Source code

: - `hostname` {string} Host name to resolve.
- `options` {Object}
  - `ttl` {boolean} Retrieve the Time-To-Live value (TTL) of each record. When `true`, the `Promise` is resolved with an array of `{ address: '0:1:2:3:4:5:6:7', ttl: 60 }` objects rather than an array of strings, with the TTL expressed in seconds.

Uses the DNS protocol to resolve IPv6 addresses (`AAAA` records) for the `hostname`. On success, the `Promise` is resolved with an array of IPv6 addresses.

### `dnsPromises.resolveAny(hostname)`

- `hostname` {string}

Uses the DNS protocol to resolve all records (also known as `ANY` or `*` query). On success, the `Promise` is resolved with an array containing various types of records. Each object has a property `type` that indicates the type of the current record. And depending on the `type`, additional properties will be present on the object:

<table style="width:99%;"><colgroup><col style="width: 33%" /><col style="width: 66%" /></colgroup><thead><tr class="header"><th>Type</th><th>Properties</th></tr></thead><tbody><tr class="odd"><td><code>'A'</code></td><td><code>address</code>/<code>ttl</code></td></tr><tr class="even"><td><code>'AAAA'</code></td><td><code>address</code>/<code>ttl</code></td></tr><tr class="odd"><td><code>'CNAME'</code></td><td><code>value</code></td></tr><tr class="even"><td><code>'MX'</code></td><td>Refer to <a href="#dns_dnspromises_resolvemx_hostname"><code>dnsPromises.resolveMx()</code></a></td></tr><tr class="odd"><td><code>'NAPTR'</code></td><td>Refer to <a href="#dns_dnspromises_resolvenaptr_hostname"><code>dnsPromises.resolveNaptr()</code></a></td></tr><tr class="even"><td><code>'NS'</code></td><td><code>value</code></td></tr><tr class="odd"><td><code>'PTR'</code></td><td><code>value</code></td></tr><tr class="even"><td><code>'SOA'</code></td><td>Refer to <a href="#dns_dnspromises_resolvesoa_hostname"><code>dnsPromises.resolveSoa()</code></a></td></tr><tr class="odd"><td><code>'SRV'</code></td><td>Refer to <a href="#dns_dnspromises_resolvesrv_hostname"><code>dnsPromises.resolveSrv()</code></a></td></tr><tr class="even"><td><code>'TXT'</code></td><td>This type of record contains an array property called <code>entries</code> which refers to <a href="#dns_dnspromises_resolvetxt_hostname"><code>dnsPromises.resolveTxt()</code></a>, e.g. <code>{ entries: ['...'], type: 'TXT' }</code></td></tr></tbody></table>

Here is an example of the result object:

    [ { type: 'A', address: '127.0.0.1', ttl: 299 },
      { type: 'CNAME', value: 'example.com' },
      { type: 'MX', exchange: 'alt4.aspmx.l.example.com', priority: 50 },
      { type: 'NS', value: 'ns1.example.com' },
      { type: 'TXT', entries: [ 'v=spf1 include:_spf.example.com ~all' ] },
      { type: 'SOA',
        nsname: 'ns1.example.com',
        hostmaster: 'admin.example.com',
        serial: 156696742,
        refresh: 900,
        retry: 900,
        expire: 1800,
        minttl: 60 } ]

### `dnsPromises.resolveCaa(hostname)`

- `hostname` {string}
----------
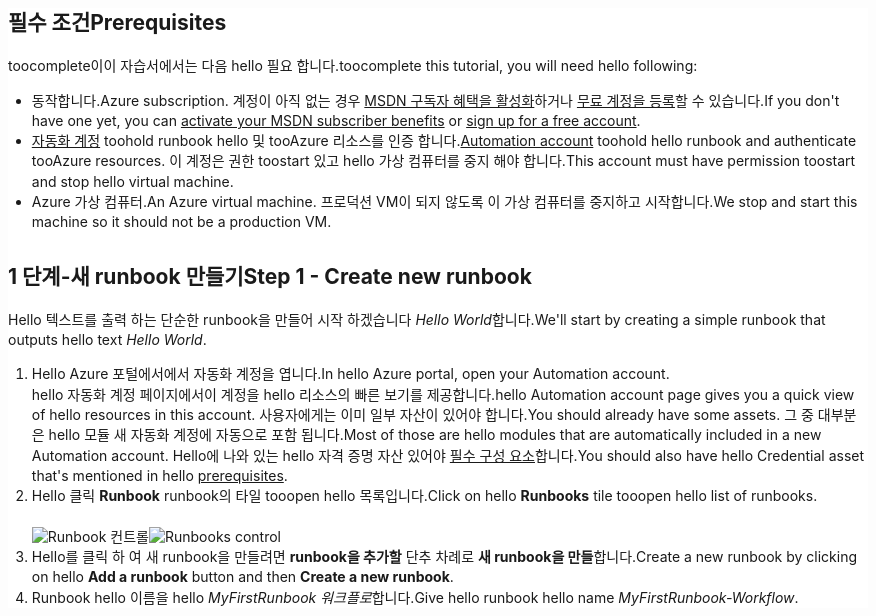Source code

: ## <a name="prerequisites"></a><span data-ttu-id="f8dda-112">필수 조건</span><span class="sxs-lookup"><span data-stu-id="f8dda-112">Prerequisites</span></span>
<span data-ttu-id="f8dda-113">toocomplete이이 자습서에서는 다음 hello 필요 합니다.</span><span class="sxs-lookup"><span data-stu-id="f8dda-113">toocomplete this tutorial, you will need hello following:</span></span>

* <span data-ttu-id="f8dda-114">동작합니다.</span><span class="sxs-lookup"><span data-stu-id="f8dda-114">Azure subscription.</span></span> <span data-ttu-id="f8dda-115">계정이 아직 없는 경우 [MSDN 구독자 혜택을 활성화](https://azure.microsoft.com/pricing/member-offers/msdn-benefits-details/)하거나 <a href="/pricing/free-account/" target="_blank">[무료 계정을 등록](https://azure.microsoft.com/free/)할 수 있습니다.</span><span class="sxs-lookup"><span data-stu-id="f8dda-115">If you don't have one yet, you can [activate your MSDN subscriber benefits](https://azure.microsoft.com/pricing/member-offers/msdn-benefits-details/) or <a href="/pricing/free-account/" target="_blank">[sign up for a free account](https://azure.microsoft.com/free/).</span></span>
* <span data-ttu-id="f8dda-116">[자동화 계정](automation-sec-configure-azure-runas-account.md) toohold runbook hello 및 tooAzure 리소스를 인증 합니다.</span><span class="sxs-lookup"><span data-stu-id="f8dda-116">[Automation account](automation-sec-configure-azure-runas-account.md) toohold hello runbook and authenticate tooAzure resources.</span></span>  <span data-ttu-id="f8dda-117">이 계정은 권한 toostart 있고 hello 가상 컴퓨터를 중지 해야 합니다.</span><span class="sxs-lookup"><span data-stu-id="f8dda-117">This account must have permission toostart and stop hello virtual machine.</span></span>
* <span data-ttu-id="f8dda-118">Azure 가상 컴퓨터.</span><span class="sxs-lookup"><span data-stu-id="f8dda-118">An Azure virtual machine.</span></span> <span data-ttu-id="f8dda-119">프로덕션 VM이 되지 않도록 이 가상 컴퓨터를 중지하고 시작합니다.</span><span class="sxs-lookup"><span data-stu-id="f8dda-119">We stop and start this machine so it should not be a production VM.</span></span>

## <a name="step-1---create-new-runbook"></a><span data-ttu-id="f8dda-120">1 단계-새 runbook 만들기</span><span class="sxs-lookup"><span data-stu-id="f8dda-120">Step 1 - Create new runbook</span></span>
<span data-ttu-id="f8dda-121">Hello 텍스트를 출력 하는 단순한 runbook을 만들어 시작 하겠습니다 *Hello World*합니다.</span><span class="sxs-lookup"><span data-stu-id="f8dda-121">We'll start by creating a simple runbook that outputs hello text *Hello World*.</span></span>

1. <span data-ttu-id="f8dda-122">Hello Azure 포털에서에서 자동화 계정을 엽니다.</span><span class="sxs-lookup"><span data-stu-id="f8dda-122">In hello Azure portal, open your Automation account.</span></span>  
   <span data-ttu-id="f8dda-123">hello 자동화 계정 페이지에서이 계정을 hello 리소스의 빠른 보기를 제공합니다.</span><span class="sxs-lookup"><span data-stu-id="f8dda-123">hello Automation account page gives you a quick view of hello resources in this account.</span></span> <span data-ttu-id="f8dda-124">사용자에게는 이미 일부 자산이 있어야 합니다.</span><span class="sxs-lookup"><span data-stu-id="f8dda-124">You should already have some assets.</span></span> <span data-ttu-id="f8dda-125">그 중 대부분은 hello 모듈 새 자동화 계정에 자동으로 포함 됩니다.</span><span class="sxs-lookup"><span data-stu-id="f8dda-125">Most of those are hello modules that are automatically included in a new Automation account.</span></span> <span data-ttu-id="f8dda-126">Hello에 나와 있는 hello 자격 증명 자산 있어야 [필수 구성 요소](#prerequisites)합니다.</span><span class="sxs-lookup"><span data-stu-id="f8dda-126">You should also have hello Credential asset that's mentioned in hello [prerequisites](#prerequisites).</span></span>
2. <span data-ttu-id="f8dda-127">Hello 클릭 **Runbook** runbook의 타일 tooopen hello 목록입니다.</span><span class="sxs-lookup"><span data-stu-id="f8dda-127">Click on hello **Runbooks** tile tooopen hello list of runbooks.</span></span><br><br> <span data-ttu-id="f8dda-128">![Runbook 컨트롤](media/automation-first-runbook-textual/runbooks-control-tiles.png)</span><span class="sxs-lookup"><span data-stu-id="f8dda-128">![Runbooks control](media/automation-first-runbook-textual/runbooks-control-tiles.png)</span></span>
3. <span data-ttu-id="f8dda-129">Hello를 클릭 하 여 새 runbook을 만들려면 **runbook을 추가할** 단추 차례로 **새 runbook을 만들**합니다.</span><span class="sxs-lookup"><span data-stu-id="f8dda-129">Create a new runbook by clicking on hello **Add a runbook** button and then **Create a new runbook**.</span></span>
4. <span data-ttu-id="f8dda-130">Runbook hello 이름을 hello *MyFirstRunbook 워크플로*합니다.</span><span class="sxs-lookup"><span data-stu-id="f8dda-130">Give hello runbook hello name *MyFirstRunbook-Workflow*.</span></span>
----------
→ **What this task involves**:
Please retype the stretch of the data from the line containing "name to resolve." through the line containing "Uses the DNS protocol to resolve all", including both of those lines, and copy every line exactly as it appears.

→ **Reply**:
: - `hostname` {string} Host name to resolve.
- `options` {Object}
  - `ttl` {boolean} Retrieve the Time-To-Live value (TTL) of each record. When `true`, the `Promise` is resolved with an array of `{ address: '0:1:2:3:4:5:6:7', ttl: 60 }` objects rather than an array of strings, with the TTL expressed in seconds.

Uses the DNS protocol to resolve IPv6 addresses (`AAAA` records) for the `hostname`. On success, the `Promise` is resolved with an array of IPv6 addresses.

### `dnsPromises.resolveAny(hostname)`

- `hostname` {string}

Uses the DNS protocol to resolve all records (also known as `ANY` or `*` query). On success, the `Promise` is resolved with an array containing various types of records. Each object has a property `type` that indicates the type of the current record. And depending on the `type`, additional properties will be present on the object:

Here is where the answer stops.